**Recorded data**
______________________________

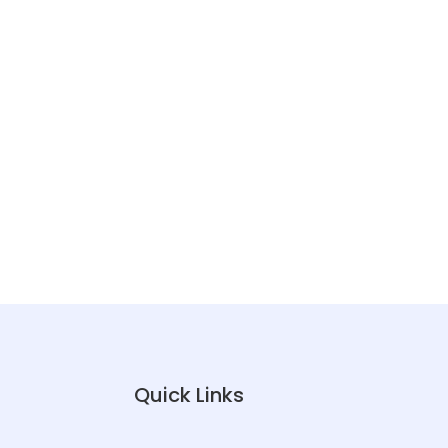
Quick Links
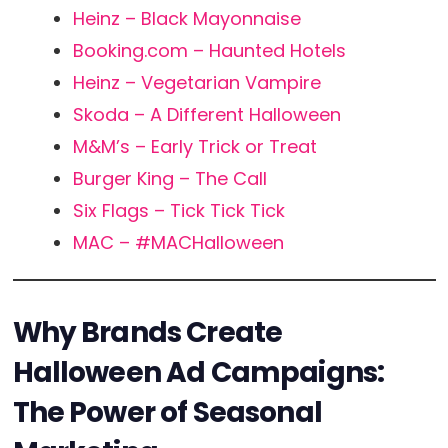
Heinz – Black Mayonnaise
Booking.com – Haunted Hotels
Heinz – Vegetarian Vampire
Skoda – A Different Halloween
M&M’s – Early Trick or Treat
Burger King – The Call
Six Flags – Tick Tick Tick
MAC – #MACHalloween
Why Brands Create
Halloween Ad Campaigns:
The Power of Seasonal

______________________________

Could all the data above be given again exactly, leaving out its images?

Quick Links
Heinz – Black Mayonnaise
Booking.com – Haunted Hotels
Heinz – Vegetarian Vampire
Skoda – A Different Halloween
M&M’s – Early Trick or Treat
Burger King – The Call
Six Flags – Tick Tick Tick
MAC – #MACHalloween
Why Brands Create
Halloween Ad Campaigns:
The Power of Seasonal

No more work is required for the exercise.